Greece's energy policy is set for its own benefit, but the interests of its European Union partners are also taken into account, Development Minister Christos Folias said Friday.
"Our targets are clear, our policy is to invest in our geo strategic position not only for the benefit of our country, but for the benefit of our partners as well in the EU," said Folias after meeting with visiting U.S. Undersecretary of State Matthew Bryza.
The United States has urged Greece and other NATO countries to seek alternatives to Russian natural gas, saying the deepening dependence on Russian energy supplies threatens their economic security.
Russia is Greece's main supplier of natural gas, and a branch of the South Stream pipeline will pass through Greece and carry Russian gas to western Europe.

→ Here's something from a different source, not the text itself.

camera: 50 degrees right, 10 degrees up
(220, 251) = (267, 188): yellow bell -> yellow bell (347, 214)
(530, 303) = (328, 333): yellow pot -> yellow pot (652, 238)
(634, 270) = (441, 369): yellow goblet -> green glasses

Washington backs the Nabucco pipeline, a competing pipeline across Europe from Turkey, which will bypass Russia and is at least in part intended to help ease western Europe's dependence on Russian supplies.

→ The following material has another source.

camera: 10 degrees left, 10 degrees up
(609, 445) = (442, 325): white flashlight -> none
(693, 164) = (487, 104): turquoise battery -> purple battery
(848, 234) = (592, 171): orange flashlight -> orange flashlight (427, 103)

But since the Turkey-Greece relations are often tense, Athens is likely to prefer not to rely on energy supplies that go through its eastern neighbor.
Greece will not be pressured to do anything "it does not want to," said Bryza.
During the meeting, Folias and Bryza also agreed that the two countries will strengthen cooperation on the development of renewable energies by enhancing the exchange of experience, knowledge and visits.